Output each record below exactly. No images go in the copy.

(Excerpts from a dataset)
++++++++++
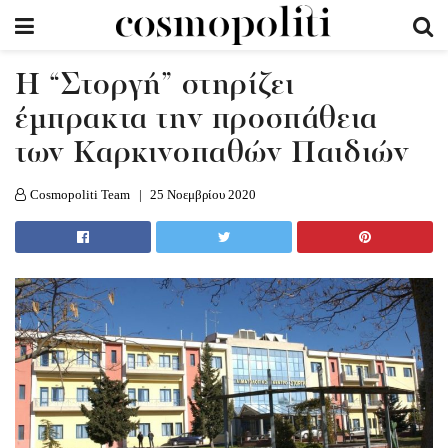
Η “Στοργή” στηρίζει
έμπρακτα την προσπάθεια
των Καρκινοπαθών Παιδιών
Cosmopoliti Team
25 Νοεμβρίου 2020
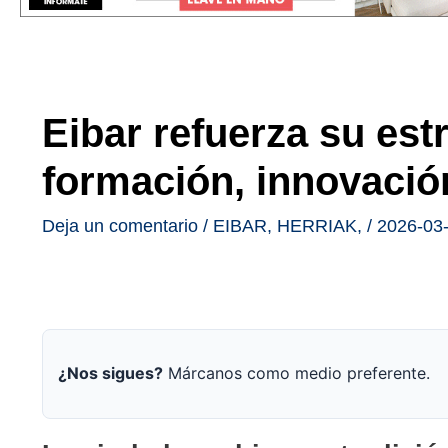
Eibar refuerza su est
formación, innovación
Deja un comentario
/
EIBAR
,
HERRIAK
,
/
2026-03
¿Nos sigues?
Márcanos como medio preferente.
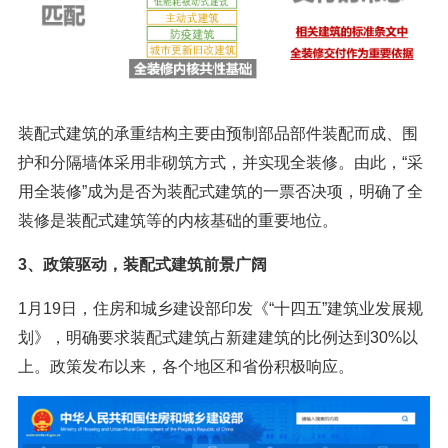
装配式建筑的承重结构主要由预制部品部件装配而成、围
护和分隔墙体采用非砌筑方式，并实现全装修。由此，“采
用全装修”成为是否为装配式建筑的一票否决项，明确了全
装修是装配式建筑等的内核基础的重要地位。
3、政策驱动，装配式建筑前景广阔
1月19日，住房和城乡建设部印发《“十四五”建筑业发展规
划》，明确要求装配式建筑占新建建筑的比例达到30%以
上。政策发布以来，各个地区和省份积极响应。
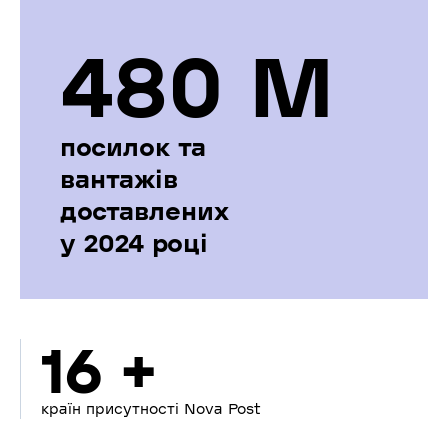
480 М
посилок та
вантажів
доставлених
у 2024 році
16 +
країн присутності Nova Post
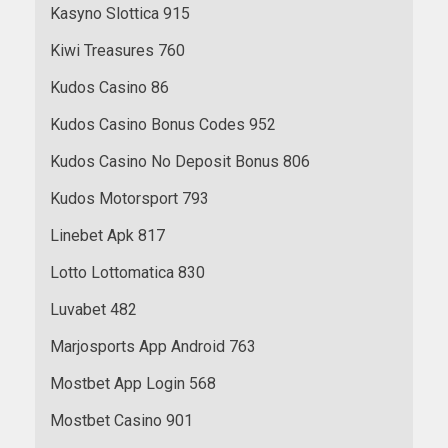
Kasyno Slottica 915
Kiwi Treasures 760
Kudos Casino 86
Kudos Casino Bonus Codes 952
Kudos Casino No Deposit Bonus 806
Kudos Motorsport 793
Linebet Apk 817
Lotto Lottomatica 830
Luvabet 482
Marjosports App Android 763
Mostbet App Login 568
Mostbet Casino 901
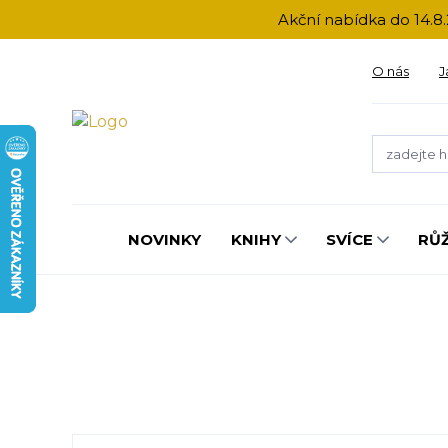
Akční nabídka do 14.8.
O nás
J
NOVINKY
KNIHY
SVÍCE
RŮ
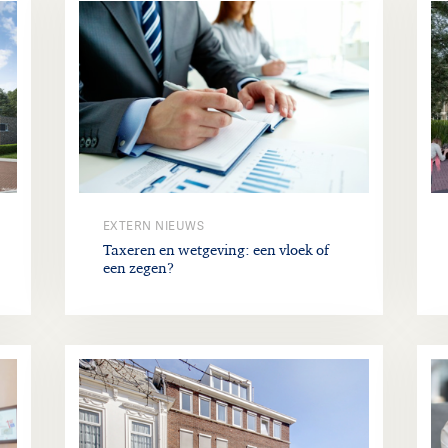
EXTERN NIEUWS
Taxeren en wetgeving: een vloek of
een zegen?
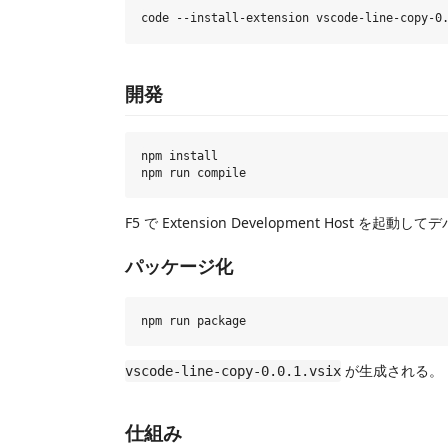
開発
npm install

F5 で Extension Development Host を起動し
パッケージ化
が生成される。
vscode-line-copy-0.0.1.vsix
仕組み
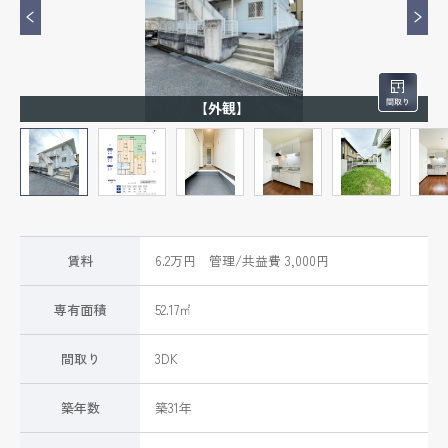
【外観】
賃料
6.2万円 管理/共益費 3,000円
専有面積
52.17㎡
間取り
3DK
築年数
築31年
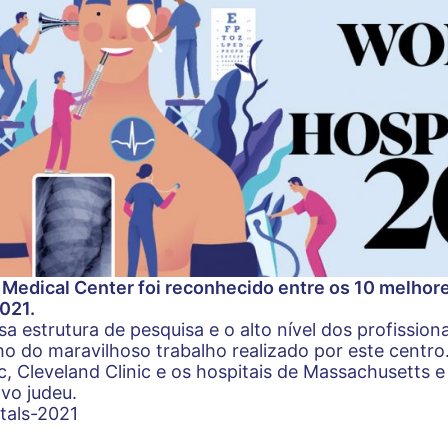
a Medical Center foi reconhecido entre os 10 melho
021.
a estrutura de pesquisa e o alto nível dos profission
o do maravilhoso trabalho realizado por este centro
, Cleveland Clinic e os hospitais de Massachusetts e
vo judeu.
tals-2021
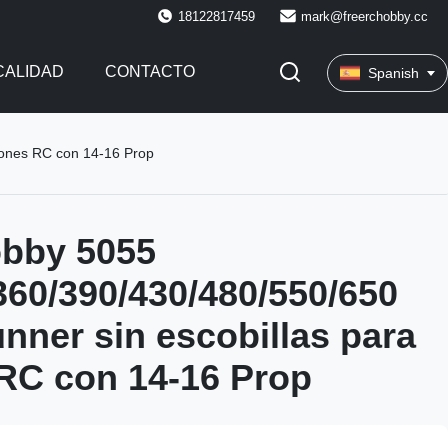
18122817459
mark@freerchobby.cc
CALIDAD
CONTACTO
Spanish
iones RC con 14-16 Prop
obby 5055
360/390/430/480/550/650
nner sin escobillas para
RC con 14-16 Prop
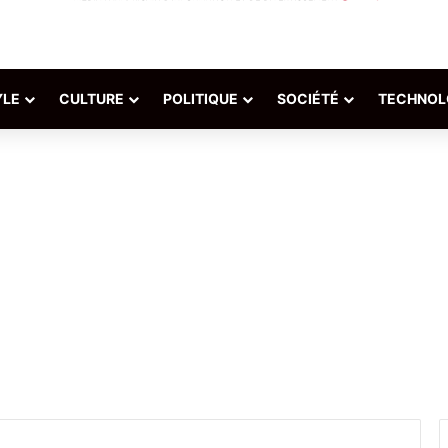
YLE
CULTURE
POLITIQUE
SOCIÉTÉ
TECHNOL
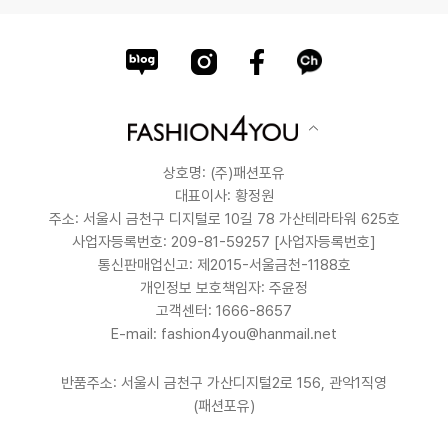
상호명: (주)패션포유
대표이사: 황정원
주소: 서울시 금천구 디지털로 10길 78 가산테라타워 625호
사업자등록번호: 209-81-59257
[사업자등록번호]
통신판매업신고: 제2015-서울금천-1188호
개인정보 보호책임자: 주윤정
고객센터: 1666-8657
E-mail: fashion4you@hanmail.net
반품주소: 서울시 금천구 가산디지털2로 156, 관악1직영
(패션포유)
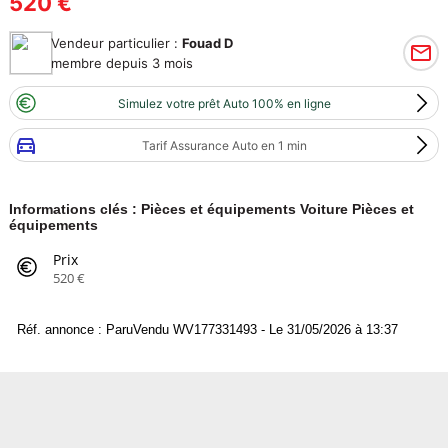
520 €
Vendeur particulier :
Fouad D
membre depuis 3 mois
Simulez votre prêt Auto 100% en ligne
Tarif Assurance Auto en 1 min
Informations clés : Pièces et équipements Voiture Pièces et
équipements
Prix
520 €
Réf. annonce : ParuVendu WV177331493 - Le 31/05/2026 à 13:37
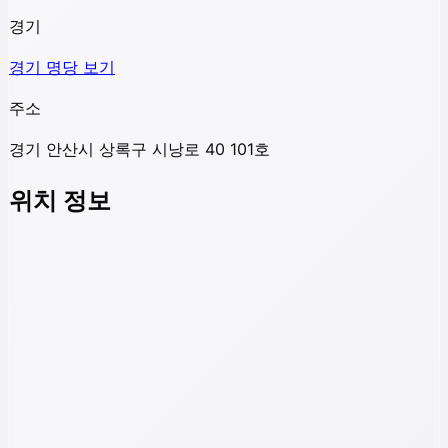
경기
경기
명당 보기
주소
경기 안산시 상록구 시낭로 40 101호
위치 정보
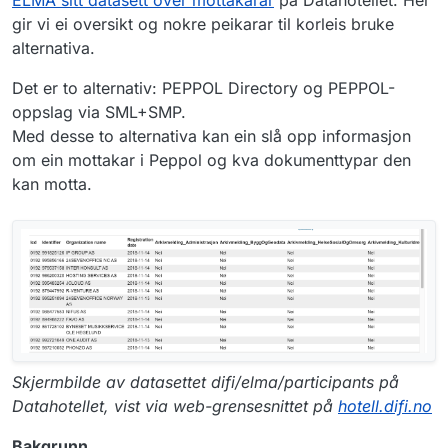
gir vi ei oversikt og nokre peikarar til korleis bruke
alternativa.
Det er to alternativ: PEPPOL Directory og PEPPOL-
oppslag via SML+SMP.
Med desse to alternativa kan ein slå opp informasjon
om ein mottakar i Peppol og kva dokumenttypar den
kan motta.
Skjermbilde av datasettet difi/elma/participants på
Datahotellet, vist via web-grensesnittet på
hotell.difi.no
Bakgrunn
++++++++++
● Result of this task:
Η “Στοργή” στηρίζει
έμπρακτα την προσπάθεια
των Καρκινοπαθών Παιδιών
Cosmopoliti Team
25 Νοεμβρίου 2020
Eibar refuerza su est
formación, innovación
Deja un comentario
/
EIBAR
,
HERRIAK
,
/
2026-03
¿Nos sigues?
Márcanos como medio preferente.
装配式建筑的承重结构主要由预制部品部件装配而成、围
护和分隔墙体采用非砌筑方式，并实现全装修。由此，“采
用全装修”成为是否为装配式建筑的一票否决项，明确了全
装修是装配式建筑等的内核基础的重要地位。
3、政策驱动，装配式建筑前景广阔
1月19日，住房和城乡建设部印发《“十四五”建筑业发展规
划》，明确要求装配式建筑占新建建筑的比例达到30%以
上。政策发布以来，各个地区和省份积极响应。
480 М
посилок та
вантажів
доставлених
у 2024 році
16 +
країн присутності Nova Post
Kasyno Slottica 915
Kiwi Treasures 760
Kudos Casino 86
Kudos Casino Bonus Codes 952
Kudos Casino No Deposit Bonus 806
Kudos Motorsport 793
Linebet Apk 817
Lotto Lottomatica 830
Luvabet 482
Marjosports App Android 763
Mostbet App Login 568
Mostbet Casino 901
Akční nabídka do 14.8.
O nás
J
NOVINKY
KNIHY
SVÍCE
RŮ
EXTERN NIEUWS
Taxeren en wetgeving: een vloek of
een zegen?
開発
npm install

F5 で Extension Development Host を起動し
パッケージ化
が生成される。
vscode-line-copy-0.0.1.vsix
仕組み
【外観】
賃料
6.2万円 管理/共益費 3,000円
専有面積
52.17㎡
間取り
3DK
築年数
築31年
a Medical Center foi reconhecido entre os 10 melho
021.
a estrutura de pesquisa e o alto nível dos profission
o do maravilhoso trabalho realizado por este centro
, Cleveland Clinic e os hospitais de Massachusetts e
vo judeu.
tals-2021
18122817459
mark@freerchobby.cc
CALIDAD
CONTACTO
Spanish
iones RC con 14-16 Prop
obby 5055
360/390/430/480/550/650
nner sin escobillas para
RC con 14-16 Prop
YLE
CULTURE
POLITIQUE
SOCIÉTÉ
TECHNOL
상호명: (주)패션포유
대표이사: 황정원
주소: 서울시 금천구 디지털로 10길 78 가산테라타워 625호
사업자등록번호: 209-81-59257
[사업자등록번호]
통신판매업신고: 제2015-서울금천-1188호
개인정보 보호책임자: 주윤정
고객센터: 1666-8657
E-mail: fashion4you@hanmail.net
반품주소: 서울시 금천구 가산디지털2로 156, 관악1직영
(패션포유)
520 €
Vendeur particulier :
Fouad D
membre depuis 3 mois
Simulez votre prêt Auto 100% en ligne
Tarif Assurance Auto en 1 min
Informations clés : Pièces et équipements Voiture Pièces et
équipements
Prix
520 €
Réf. annonce : ParuVendu WV177331493 - Le 31/05/2026 à 13:37
경기
경기
명당 보기
주소
경기 안산시 상록구 시낭로 40 101호
위치 정보
gir vi ei oversikt og nokre peikarar til korleis bruke
alternativa.
Det er to alternativ: PEPPOL Directory og PEPPOL-
oppslag via SML+SMP.
Med desse to alternativa kan ein slå opp informasjon
om ein mottakar i Peppol og kva dokumenttypar den
kan motta.
Skjermbilde av datasettet difi/elma/participants på
Datahotellet, vist via web-grensesnittet på
hotell.difi.no
Bakgrunn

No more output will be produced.